Optimization set to Debug (-Og)

Debug set to Maximum (-g3)

The problem does not occur and the debugger steps around sprintf even when trying to step into the function.

I tried all the different optimizations and sprintf works correctly and consistently.

As a light bulb test, I then went back to Optimization set to none and sprintf inserts garbage characters on the second usage.

Using Optimization settings I can turn the failure off and on reliably.

 

 

made a simple set of 6 sprintf functions in main before MX_ThreadX_Init() with a memset between them and in every instance after an sprintf the floats converted to strings were correct without garbage characters in place of the decimal point.

 

GreenGuy
Lead

An an answer with solutions that work this is the summary.

I had to set Optimization to something other than none to get sprintf to work with floats correctly after ThreadX was instantiated.  The other option is to avoid the use of floats by reducing floats to integer values before and after the decimal point and sprintf them separate with %d.%d.

 

I think this is a bug in the compiler since setting Optimization to none does something with the standard c library that affects its runtime code.  So the above solutions are work arounds.  It is noted that there are various valid complaints concerning the lack of reentrancy with respect to the standard C libraries that come with the CubeIDE toolset.

I had to set Optimization to something other than none to get sprintf to work with floats correctly after ThreadX was instantiated.

This sounds worrying, hints to a thread stack overflow or subtle timing issues. 

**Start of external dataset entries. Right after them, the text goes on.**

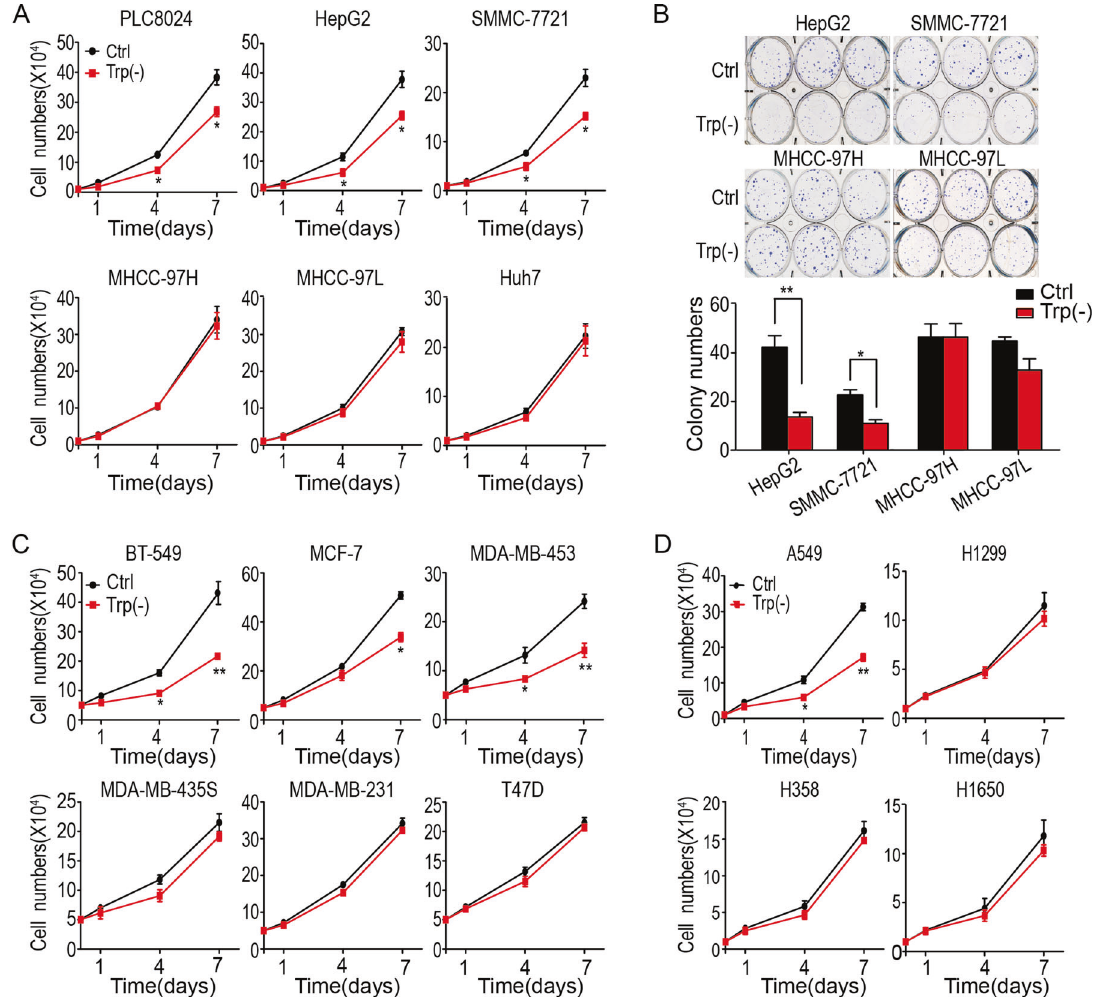
Fig. 1 Tryptophan de fi ciency suppresses the growth of some cancer cells. A The effects of tryptophan de fi ciency on HCC cells growth were analyzed by cytometry assay. ** P < 0.01; * P < 0.05. B The effects of tryptophan de fi ciency on HCC cells growth were analyzed by colony formation assay. ** P < 0.01; * P < 0.05. C The effects of tryptophan de fi ciency on breast cancer cells growth were analyzed by cytometry assay. ** P < 0.01; * P < 0.05. D The effects of tryptophan de fi ciency on lung cancer cells growth analyzed by cytometry assay. ** P < 0.01; * P < 0.05. Trp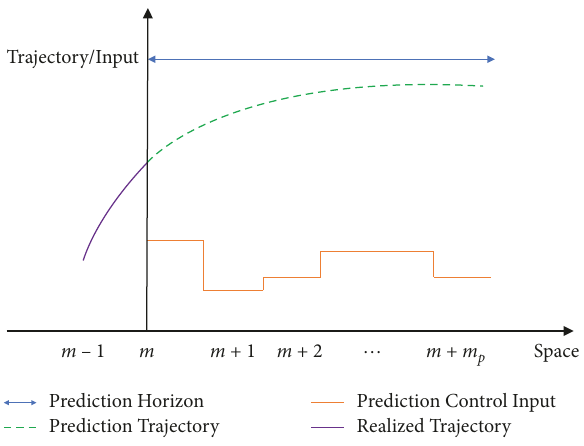
Figure 3: Illustration of model predictive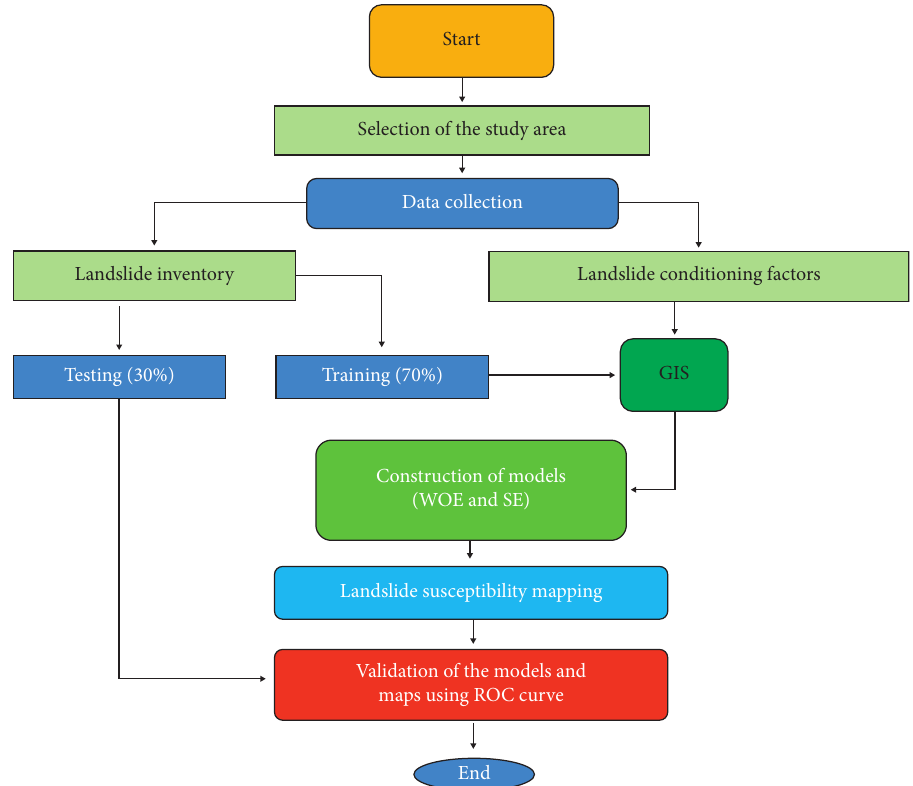
Figure 3: Methodological flowchart of the present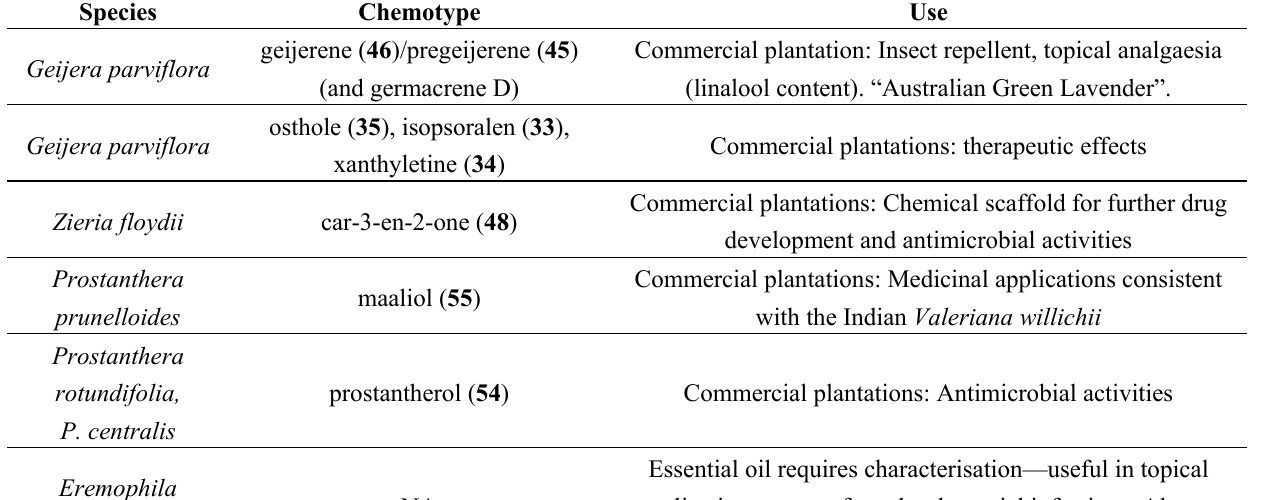
Table 3. Possible commercial scale applications from essential oil yielding flora in Australia. Species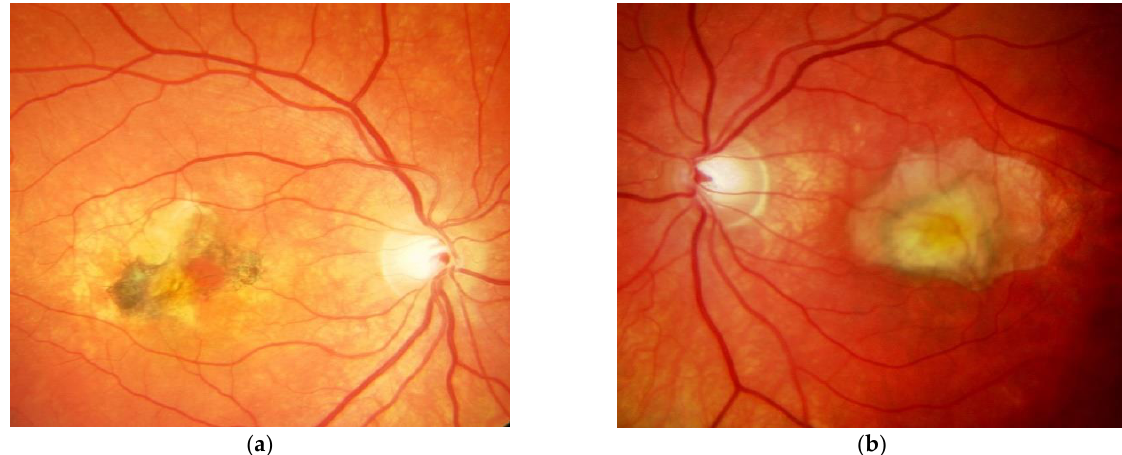
Figure 2. Same patient, 5 years later. First reactivation of macular neovascularisation evidenced by vision loss and a small macular hemorrhage as well as newly present intraretinal fluid in OCT in the right eye ( a ) and macular pigment atrophy in both eyes ( a , b ).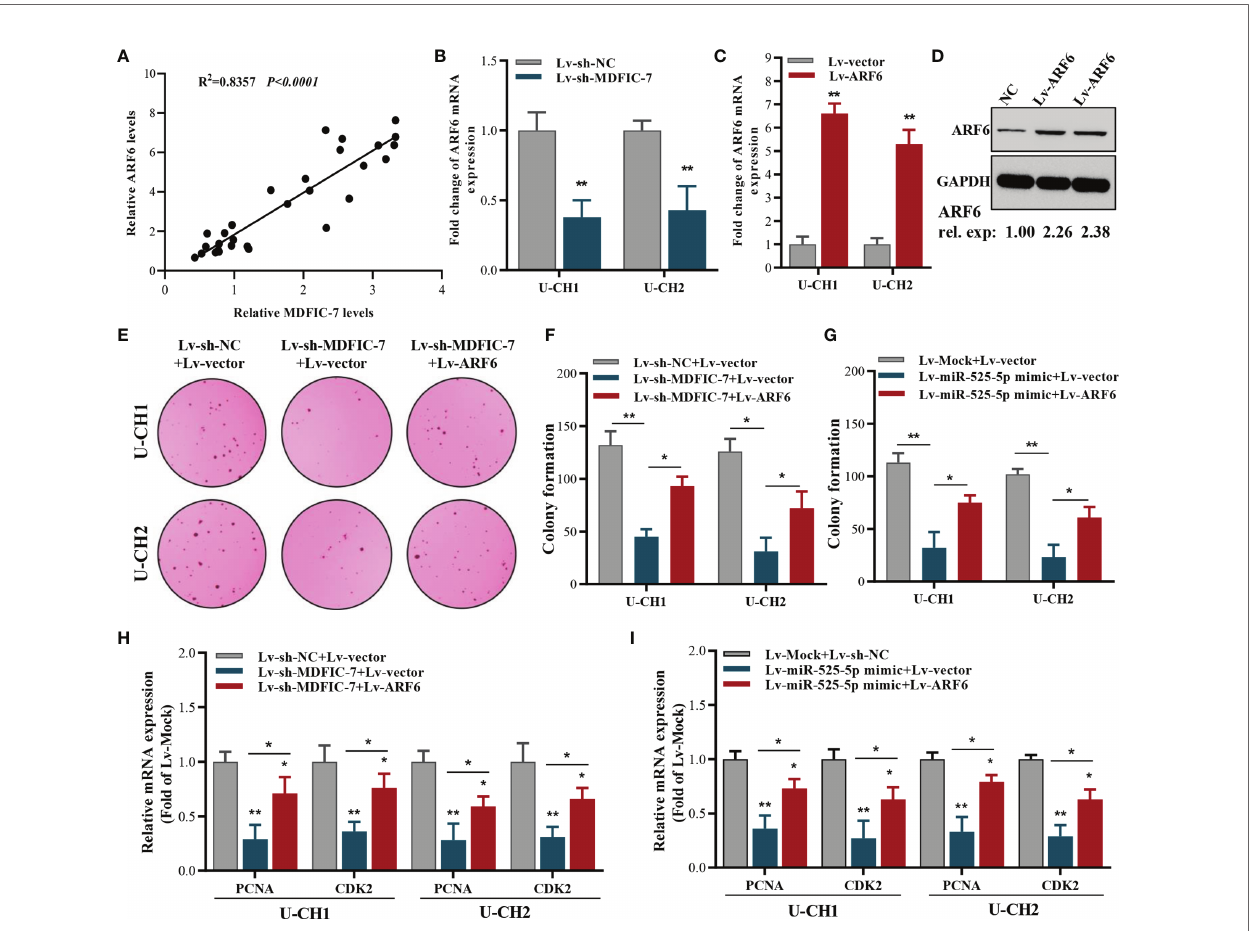
FIGURE 5 | ARF6 overexpression reverses the suppressive effect of lncRNA MDFIC-7 knockdown or miR-525-5p overexpression on cancer cell proliferation. (A) Correlation analysis between ARF6 and Ki-67 expression in tumor tissues and adjacent normal tissues of chordoma patients determined by qRT-PCR assay. (B) qRT-PCR analysis on ARF6 mRNA expression in cancer cells after lncRNA-MDFIC7 knockdown. (C, D) Effect of ARF6 mRNA and protein overexpression in U-CH1 and U-CH2 cells as detected by qRT-PCR and Western blot, respectively. (E, F) Colony formation assay in U-CH1 and U-CH2 cells after infection with Lv-sh-MDFIC-7 or co-infection with Lv-sh-MDFIC-7 and Lv-ARF6. * p < 0.05 vs . Lv-miR-lncRNA MDFIC-7+Lv-vector, ** p < 0.01 vs . Lv-mock+Lv-vector. (G) Colony formation assay in U-CH1 and U-CH2 cells after infection with Lv-miR525-5p or co-infection with Lv-miR525-5p and Lv-ARF6. * p < 0.05 vs . Lv-miR-525-5p+Lv-vector, ** p < 0.01 vs . Lv-mock+Lv-vector. (H) qRT-PCR analysis of PCNA and CDK2 mRNAs in U-CH1 and U-CH2 cells infected with Lv-MDFIC-7 or co-infected with Lv-MDFIC-7 and Lv-ARF6, * p < 0.05 vs . Lv-sh-MDFIC-7+Lv-vector, ** p < 0.01 vs . Lv-sh-NC+Lv-vector. (I) qRT-PCR analysis of PCNA and CDK2 mRNAs in U-CH1 and U-CH2 cells infected with Lv-miR-525-5P or co-infected with Lv-miR525-5p and Lv-ARF6, * p < 0.05 vs . Lv-miR525-5p+Lv-vector, ** p < 0.01 vs .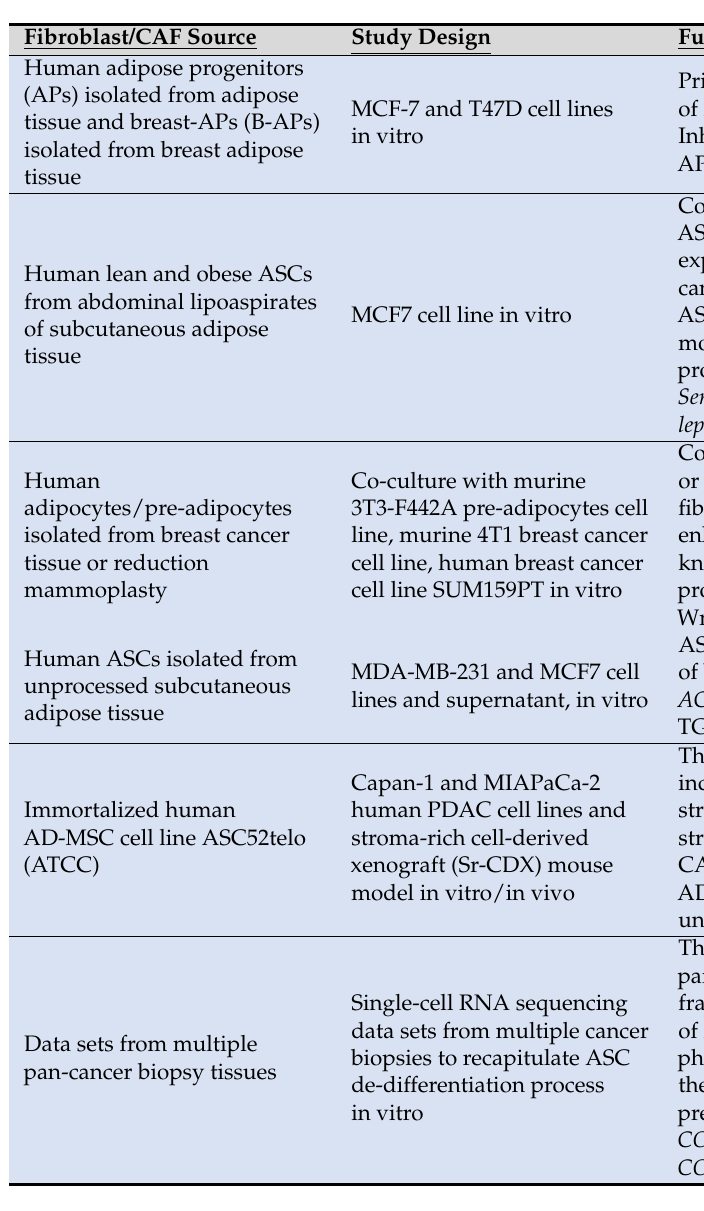
Table 3. Subtypes of cancer associated ASCs/CAFs in breast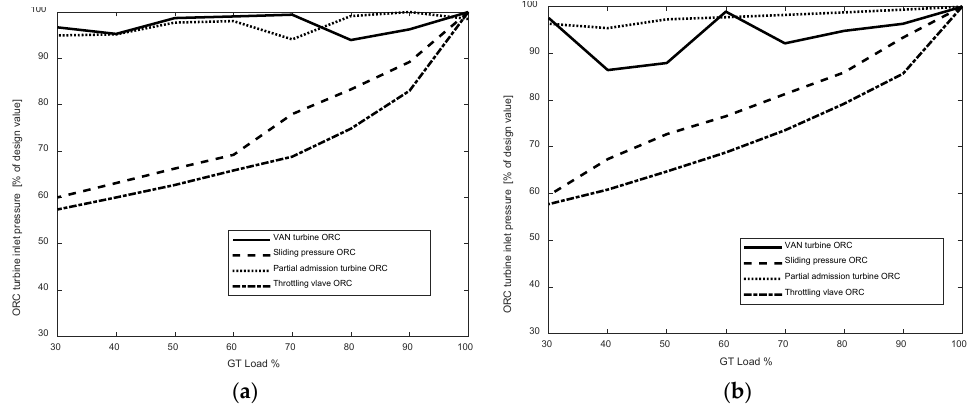
Figure 7. ORC turbine inlet pressure in off-design conditions: ( a ) case A; ( b ) case B.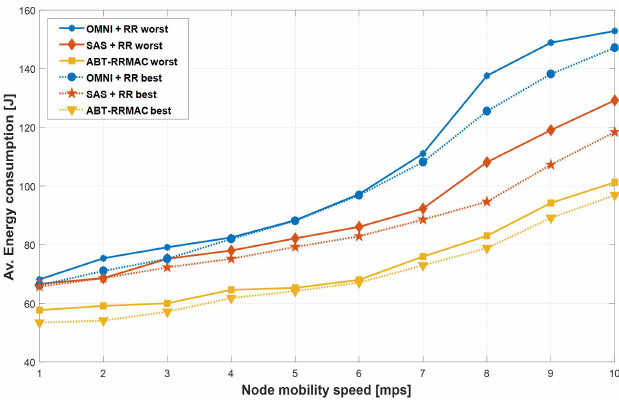
Figure 11. Energy consumption vs. node mobility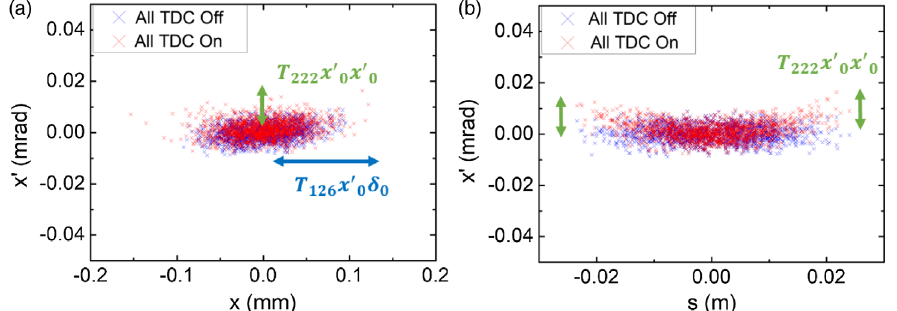
FIG. 8. Particle distributions in the horizontal phase space (a) and horizontal momentum via phase (b) after the second TDC. In this case, the TDC1 voltage is adjusted to get the minimum emittance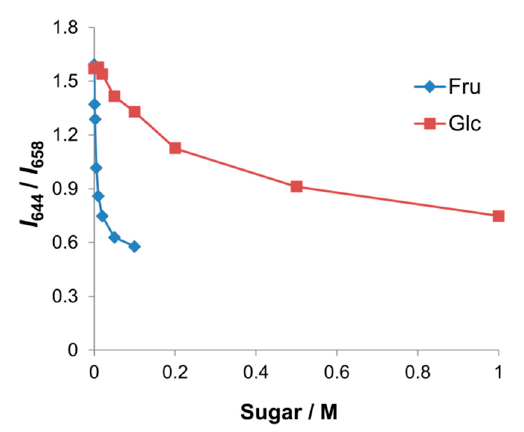
where FR is the fluorescence intensity ratio at 644 nm and 658 nm ( I 644 / I 658 ) for a particular concentration of sugar, FR 0 is the initial fluorescence ratio, FR lim is the limiting (final) fluorescence ratio, and [sugar] is the concentration of sugar. The binding constants ( K ) were determined to be 2.3 × 10 2 M − 1 and 3.1 M − 1 for Fru and Glc, respectively. The dissociation constants ( K d ), which are the reciprocal of K , were calculated to be 4.3 mM and 0.32 M for Fru and Glc, respectively. The sugar-binding ability and selectivity of BRhoC are comparable to those exhibited by JS-R ( K = 1.2 × 10 2 M − 1 for Fru, K = 3.3 M − 1 for Glc) [13], indicating that BRhoC has the potential to be used as a sugar chemosensor.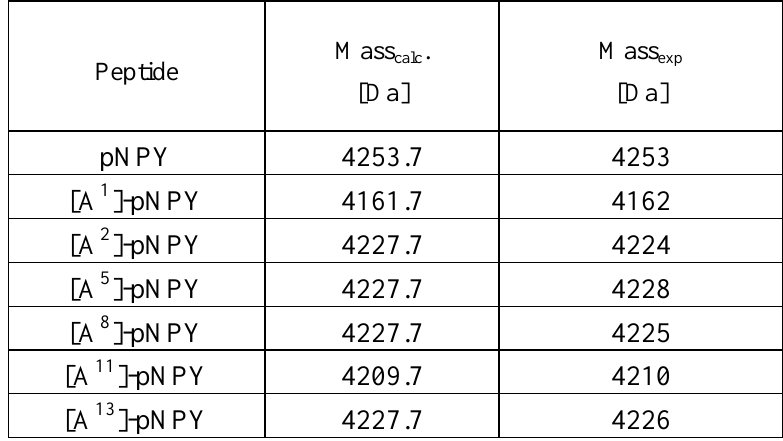
Analytical (top) and biological (bottom) data of amino acid mono-substituted and centrally truncated NPY analogues. In brackets the affinity of the peptide divided by the affinity of pNPY is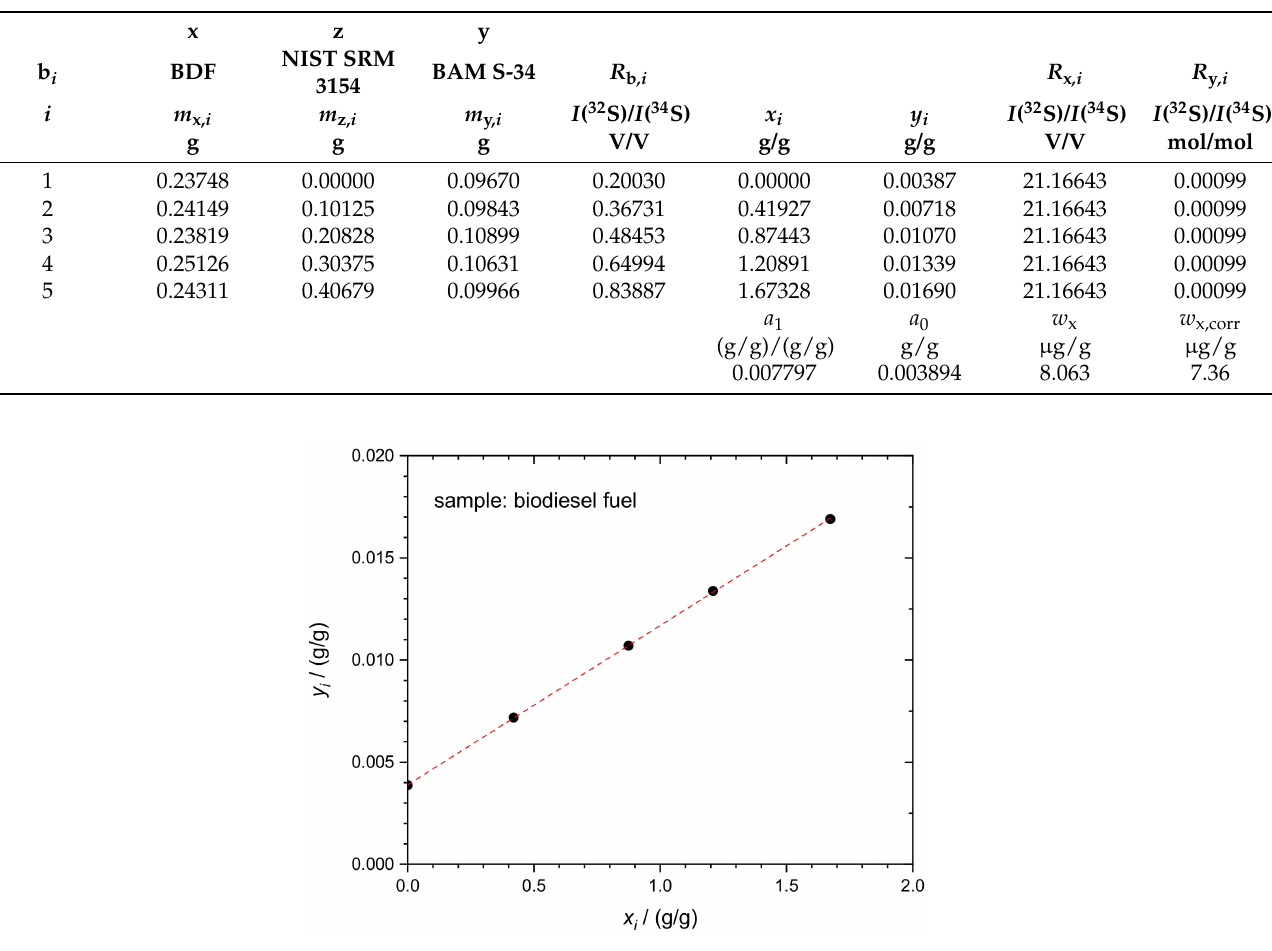
Figure 5. Linear regression of the S mass fraction in biodiesel fuel according to Equation (2). Dataset in Table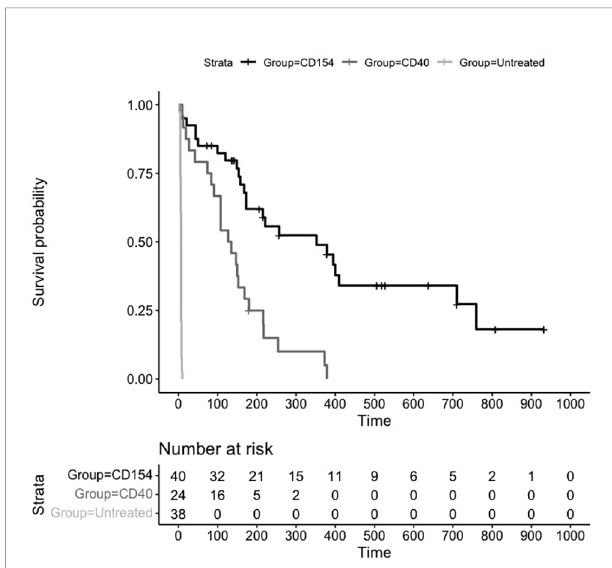
FIGURE 2 | Kaplan Meier Survival Plot and Risk Table for Treatments versus Placebo. Kaplan-Meier estimates of the probability of rejection free survival by treatment group. Median survival untreated (6 days), CD40 (131 days), and CD154 (352 days) groups (P = 0.0001; log-rank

> I think this is a bug in the compiler 

😎

 

GreenGuy
Lead

It is certain the code runs more than 2x faster even with -Og3.  So ...timing?  I know that I do not have stack problems since after sometime running and exercising the code containing the sprintf calls,  the stacks are good by inspection.  It is not possible to step the sprintf code.  Using the dissassembly window is awful and many times I have tried to get a look at it, CubeIDE crashes out of the debugger back to the C perspective, terminating the debug terminal, if I scroll to far in the disassembly window.

 

I have IAR running and will be testing this in their tool when I get the chance, after porting the cubeIDE code over.  Not on the top of my list so it may be awhile.